Considering clinical data, this study reaches the same conclusion as that of other studies, where patients’ age and chronic disease conditions are critical in predicting COVID-19 prognostics, especially in mortality [6, 62, 63].

Limitations

This study highlights the value of ML algorithms in prognostic predictions. However, this study has several limitations. First, the study collected data from a single healthcare center. Involving more datasets from multiple centers could have resulted in more reliable prediction models. Similarly, studies revealed that COVID-19 might have different effects on diverse racial and ethnic groups. Hence, collecting data from a single country might limit the generalization of the findings. Second, the models used in this study might involve bias due to unclear reporting, assumptions made to manage missing values, and model overfitting.
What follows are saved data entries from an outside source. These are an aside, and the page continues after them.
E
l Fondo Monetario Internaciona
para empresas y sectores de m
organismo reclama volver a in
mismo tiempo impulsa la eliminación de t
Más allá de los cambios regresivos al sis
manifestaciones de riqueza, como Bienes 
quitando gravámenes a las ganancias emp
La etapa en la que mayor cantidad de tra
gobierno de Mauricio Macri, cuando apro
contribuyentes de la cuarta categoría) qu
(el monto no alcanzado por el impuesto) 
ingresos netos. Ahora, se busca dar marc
Third, only an internal validation study was conducted. The inclusion of external validation could have allowed more insights into the generalizability of the prediction models [64]. Indeed, the scaled brier scores also indicated low to poor clinical use with the results obtained in Models 1, 2 and 3, without conducting external validation. However, the integrated use of two datasets revealed promising results in Models 4, 5 and 6. Fourth, the study involved data from patients across a wide age range with low density at certain ages. This limits modes’ learning ability. Fifth, there was a naturalistic imbalance between labels in each dataset, patients in ICU, intubated, or died. Sixth, this study used a relatively small sampling data size, especially in Models 4, 5 and 6.

Although ML algorithms have some common pitfalls [64], they can still complement the skills of healthcare professionals in patient prioritization, prognostic decision-making, and resource management. Despite all limitations, this study used a considerably high number of COVID-19 patient data containing thirty-seven features drawn from patient demographics, clinical data, and blood test results. A healthcare professional assisted in developing reliable assumptions, and the study reported high AUROC values for the performance of each model.

Conclusion

This study used eight supervised ML algorithms to predict the need for intensive care, intubation, and the risk of mortality for COVID-19 patients. By estimating all three prognostic predictions for individual patients, this study provides a different approach to addressing the multi-label problems in ML.

This study demonstrated the promising value of ML in COVID-19 prognostic predictions. The findings indicate that tree-based classifier algorithms perform best, although all algorithms obtained an AUROC value of over 80 percent. Future studies might develop a hybrid approach using tree-based algorithms, which could be applied in broader healthcare settings.